- Problem to solve -
Convert the lines from the one containing "like 7h14, whatever" through the end of the records, both included, into a Markdown table with the columns Row and Line, numbering each row and leaving out blank lines.

- Excerpted data -
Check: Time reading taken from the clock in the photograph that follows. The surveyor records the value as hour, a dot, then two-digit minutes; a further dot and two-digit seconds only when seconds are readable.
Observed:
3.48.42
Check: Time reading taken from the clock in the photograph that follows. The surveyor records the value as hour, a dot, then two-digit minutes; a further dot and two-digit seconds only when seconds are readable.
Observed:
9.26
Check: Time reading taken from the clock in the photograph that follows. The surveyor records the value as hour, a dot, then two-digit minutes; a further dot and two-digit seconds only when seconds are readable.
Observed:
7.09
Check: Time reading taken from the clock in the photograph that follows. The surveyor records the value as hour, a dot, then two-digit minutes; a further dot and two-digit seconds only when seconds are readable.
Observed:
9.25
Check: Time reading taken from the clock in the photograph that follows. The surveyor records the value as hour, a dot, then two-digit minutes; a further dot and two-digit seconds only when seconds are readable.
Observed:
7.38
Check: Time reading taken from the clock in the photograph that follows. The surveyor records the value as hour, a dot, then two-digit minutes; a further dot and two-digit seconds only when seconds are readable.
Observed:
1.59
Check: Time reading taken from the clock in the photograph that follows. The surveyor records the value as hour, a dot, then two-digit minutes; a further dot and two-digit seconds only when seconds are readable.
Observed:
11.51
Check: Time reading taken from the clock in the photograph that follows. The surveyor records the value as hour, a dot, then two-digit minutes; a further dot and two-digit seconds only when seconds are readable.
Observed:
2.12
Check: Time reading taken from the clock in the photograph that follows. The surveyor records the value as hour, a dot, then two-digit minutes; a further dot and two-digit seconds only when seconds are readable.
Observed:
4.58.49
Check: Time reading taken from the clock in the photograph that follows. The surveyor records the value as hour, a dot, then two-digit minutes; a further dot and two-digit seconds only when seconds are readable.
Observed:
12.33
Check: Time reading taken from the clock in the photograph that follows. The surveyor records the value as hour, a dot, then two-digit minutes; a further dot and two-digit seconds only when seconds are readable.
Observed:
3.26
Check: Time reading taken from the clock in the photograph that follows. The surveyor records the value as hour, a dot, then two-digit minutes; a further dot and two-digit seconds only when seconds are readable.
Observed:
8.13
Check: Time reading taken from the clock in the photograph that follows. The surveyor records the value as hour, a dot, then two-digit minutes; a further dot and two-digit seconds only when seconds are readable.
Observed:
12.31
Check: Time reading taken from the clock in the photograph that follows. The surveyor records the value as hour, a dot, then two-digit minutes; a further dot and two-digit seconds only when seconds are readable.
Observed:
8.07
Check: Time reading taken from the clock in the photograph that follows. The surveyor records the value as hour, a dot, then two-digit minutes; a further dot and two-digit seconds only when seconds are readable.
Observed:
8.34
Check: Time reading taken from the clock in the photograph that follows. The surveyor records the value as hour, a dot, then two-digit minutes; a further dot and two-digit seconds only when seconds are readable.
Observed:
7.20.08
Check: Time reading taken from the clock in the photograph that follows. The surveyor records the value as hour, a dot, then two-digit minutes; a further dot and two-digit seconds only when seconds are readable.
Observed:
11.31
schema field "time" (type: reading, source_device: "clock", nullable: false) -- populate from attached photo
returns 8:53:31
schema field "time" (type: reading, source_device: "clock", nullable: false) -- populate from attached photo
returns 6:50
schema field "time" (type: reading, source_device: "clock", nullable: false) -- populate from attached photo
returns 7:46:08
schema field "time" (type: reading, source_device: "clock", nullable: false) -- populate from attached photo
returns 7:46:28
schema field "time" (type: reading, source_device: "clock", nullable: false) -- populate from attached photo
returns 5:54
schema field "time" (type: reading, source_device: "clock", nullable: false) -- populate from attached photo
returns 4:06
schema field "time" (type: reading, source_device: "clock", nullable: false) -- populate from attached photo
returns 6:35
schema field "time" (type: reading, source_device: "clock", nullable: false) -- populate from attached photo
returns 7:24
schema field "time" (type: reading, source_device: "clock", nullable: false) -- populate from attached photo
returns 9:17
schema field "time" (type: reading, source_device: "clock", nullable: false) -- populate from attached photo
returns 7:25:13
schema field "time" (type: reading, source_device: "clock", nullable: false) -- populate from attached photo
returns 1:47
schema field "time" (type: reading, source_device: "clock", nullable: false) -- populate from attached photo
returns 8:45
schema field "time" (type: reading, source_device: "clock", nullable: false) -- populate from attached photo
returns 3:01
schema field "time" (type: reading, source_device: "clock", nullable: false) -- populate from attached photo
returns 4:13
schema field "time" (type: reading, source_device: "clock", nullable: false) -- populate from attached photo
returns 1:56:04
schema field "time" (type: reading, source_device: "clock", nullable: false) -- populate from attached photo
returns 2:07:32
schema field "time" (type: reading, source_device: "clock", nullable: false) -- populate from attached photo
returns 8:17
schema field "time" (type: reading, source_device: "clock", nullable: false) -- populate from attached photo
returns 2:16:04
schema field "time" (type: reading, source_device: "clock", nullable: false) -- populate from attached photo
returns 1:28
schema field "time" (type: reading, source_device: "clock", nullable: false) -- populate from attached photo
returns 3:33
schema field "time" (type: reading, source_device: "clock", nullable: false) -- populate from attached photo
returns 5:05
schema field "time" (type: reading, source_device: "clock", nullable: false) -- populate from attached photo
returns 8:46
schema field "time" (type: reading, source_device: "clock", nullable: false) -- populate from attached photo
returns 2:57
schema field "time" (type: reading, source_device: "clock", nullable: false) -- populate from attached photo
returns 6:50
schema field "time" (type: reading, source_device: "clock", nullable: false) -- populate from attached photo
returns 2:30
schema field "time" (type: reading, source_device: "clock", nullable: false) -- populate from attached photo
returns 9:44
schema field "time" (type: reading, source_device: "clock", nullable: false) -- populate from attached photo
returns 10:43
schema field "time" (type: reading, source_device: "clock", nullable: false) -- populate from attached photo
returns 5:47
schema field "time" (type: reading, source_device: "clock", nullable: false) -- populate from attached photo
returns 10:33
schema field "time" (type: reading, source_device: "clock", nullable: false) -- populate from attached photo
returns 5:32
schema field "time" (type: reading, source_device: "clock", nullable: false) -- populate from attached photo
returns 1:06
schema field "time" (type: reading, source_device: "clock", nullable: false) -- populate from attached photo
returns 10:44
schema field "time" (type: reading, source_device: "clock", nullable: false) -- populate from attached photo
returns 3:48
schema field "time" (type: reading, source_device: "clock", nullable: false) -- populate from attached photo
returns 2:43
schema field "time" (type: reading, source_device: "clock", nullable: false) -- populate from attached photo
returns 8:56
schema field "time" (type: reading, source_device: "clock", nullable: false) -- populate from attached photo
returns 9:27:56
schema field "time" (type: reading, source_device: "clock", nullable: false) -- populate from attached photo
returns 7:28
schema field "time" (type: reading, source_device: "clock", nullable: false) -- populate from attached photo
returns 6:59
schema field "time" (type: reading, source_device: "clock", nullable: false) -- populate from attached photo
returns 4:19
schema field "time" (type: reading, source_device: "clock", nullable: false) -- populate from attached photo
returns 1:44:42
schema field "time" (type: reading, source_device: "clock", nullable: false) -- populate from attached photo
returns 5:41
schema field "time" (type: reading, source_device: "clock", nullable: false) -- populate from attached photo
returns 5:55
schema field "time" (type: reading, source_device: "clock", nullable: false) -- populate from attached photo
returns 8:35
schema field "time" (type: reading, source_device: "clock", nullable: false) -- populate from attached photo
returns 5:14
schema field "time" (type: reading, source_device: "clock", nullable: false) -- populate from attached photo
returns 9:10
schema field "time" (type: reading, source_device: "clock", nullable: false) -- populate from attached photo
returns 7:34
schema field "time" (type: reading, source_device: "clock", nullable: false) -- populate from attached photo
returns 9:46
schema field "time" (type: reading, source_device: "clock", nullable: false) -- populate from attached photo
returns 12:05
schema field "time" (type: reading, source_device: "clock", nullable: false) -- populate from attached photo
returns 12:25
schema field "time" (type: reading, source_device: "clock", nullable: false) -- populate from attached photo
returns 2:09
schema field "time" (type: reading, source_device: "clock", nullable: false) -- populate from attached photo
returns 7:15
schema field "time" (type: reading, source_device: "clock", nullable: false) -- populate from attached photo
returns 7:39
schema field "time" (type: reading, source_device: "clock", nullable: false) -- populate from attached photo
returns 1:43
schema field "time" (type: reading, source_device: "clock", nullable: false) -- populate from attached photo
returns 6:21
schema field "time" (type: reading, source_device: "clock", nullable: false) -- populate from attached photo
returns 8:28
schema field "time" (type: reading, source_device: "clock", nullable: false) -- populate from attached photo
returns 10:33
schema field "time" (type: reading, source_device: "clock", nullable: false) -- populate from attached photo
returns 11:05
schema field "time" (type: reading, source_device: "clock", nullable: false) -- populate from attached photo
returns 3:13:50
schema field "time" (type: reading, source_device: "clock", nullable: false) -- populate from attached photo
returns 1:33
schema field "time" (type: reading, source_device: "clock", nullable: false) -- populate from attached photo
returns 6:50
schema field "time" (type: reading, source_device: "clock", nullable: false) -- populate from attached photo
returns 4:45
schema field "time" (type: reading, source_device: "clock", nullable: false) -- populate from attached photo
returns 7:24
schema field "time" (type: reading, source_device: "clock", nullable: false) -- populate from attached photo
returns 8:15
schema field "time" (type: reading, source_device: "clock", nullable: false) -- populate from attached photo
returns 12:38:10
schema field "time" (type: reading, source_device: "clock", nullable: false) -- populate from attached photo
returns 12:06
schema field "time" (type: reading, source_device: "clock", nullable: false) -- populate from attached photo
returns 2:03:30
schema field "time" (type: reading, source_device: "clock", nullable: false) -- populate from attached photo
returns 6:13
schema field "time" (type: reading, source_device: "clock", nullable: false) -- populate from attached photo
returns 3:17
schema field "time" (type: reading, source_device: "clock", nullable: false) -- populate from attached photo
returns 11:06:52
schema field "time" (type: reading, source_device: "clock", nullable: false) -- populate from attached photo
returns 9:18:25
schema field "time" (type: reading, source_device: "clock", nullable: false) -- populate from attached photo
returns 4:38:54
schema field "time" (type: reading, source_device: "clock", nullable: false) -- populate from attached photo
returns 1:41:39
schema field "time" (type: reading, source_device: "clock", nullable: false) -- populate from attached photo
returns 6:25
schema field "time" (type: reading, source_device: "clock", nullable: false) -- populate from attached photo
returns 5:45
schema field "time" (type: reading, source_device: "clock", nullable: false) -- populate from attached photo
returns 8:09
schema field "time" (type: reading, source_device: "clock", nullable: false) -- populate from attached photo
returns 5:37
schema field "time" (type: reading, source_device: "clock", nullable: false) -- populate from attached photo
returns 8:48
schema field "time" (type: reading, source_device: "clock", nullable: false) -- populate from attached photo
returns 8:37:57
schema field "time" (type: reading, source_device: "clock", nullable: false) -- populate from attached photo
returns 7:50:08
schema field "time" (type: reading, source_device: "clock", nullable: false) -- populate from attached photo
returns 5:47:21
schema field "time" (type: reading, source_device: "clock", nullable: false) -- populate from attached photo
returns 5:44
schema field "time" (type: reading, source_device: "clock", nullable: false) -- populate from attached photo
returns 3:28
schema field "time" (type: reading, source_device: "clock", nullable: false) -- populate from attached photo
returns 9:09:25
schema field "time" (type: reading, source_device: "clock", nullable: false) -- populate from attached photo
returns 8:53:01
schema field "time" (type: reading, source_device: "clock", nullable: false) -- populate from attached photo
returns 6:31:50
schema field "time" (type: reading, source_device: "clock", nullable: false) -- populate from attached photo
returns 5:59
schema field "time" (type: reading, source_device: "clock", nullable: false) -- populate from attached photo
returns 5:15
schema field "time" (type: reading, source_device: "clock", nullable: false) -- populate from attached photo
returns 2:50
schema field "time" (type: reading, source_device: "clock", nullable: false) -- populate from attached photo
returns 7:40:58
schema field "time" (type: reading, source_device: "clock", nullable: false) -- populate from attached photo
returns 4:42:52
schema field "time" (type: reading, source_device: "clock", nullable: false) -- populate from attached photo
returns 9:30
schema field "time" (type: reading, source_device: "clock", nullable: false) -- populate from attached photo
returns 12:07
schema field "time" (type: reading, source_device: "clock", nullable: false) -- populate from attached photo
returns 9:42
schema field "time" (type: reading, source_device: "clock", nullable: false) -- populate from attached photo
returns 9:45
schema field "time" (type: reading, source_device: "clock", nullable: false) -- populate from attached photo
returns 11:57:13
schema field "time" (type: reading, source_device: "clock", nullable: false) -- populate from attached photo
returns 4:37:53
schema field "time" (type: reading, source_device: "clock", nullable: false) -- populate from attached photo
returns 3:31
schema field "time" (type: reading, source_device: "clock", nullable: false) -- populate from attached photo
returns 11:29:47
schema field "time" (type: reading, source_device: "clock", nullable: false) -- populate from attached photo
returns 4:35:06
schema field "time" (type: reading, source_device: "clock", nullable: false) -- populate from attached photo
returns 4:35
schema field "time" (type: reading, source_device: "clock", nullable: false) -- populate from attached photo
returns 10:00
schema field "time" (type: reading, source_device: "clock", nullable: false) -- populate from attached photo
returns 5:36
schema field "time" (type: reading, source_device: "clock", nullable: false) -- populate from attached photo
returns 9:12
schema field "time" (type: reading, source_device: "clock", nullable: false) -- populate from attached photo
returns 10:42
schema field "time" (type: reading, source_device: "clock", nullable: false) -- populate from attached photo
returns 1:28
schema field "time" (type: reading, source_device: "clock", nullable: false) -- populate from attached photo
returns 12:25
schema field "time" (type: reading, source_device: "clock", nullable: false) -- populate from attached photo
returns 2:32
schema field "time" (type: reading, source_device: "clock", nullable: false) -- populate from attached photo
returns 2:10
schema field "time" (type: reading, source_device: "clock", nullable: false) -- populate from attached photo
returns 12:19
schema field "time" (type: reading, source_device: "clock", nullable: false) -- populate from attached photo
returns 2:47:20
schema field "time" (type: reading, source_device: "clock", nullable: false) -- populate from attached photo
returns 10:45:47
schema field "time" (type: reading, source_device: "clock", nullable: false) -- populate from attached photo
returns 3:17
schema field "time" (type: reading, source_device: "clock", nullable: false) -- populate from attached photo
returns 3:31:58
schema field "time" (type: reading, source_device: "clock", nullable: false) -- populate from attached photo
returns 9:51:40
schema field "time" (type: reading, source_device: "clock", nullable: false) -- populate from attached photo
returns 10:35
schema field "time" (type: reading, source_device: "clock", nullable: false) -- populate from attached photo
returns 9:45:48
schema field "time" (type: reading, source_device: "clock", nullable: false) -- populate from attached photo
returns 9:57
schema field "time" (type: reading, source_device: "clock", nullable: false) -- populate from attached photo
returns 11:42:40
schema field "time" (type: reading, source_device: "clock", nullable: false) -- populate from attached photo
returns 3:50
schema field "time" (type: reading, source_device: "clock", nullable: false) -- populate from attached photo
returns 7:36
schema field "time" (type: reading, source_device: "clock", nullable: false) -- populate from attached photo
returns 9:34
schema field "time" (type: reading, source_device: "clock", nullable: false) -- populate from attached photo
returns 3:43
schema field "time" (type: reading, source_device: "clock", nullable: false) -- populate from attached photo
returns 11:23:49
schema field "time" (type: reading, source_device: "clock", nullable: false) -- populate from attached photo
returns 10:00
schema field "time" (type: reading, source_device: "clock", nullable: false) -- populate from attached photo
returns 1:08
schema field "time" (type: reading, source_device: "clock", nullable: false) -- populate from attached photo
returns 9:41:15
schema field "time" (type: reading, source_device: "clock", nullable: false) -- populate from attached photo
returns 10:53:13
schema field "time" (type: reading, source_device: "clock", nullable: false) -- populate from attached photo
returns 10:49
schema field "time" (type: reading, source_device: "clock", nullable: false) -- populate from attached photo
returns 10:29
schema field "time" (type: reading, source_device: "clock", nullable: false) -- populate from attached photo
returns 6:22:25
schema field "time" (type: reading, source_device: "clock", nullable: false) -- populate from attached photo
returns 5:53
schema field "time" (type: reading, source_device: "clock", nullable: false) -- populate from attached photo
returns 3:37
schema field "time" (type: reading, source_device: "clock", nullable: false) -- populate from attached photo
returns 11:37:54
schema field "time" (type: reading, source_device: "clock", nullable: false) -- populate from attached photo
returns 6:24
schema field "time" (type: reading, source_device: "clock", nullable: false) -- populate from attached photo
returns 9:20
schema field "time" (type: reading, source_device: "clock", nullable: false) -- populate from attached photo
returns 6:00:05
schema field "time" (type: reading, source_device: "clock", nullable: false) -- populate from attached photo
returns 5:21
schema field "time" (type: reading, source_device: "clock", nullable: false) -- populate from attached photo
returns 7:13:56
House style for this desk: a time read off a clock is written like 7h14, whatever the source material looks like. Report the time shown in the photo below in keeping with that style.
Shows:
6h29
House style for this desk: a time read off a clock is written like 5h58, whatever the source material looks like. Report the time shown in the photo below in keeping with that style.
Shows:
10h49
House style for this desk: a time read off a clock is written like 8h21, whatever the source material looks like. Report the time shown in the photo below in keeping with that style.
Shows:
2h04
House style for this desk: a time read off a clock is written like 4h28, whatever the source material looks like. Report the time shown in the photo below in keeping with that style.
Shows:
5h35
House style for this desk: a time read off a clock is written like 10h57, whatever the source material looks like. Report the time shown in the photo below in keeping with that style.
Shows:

- Result for this task -
| Row | Line |
|---|---|
| 1 | House style for this desk: a time read off a clock is written like 7h14, whatever the source material looks like. Report the time shown in the photo below in keeping with that style. |
| 2 | Shows: |
| 3 | 6h29 |
| 4 | House style for this desk: a time read off a clock is written like 5h58, whatever the source material looks like. Report the time shown in the photo below in keeping with that style. |
| 5 | Shows: |
| 6 | 10h49 |
| 7 | House style for this desk: a time read off a clock is written like 8h21, whatever the source material looks like. Report the time shown in the photo below in keeping with that style. |
| 8 | Shows: |
| 9 | 2h04 |
| 10 | House style for this desk: a time read off a clock is written like 4h28, whatever the source material looks like. Report the time shown in the photo below in keeping with that style. |
| 11 | Shows: |
| 12 | 5h35 |
| 13 | House style for this desk: a time read off a clock is written like 10h57, whatever the source material looks like. Report the time shown in the photo below in keeping with that style. |
| 14 | Shows: |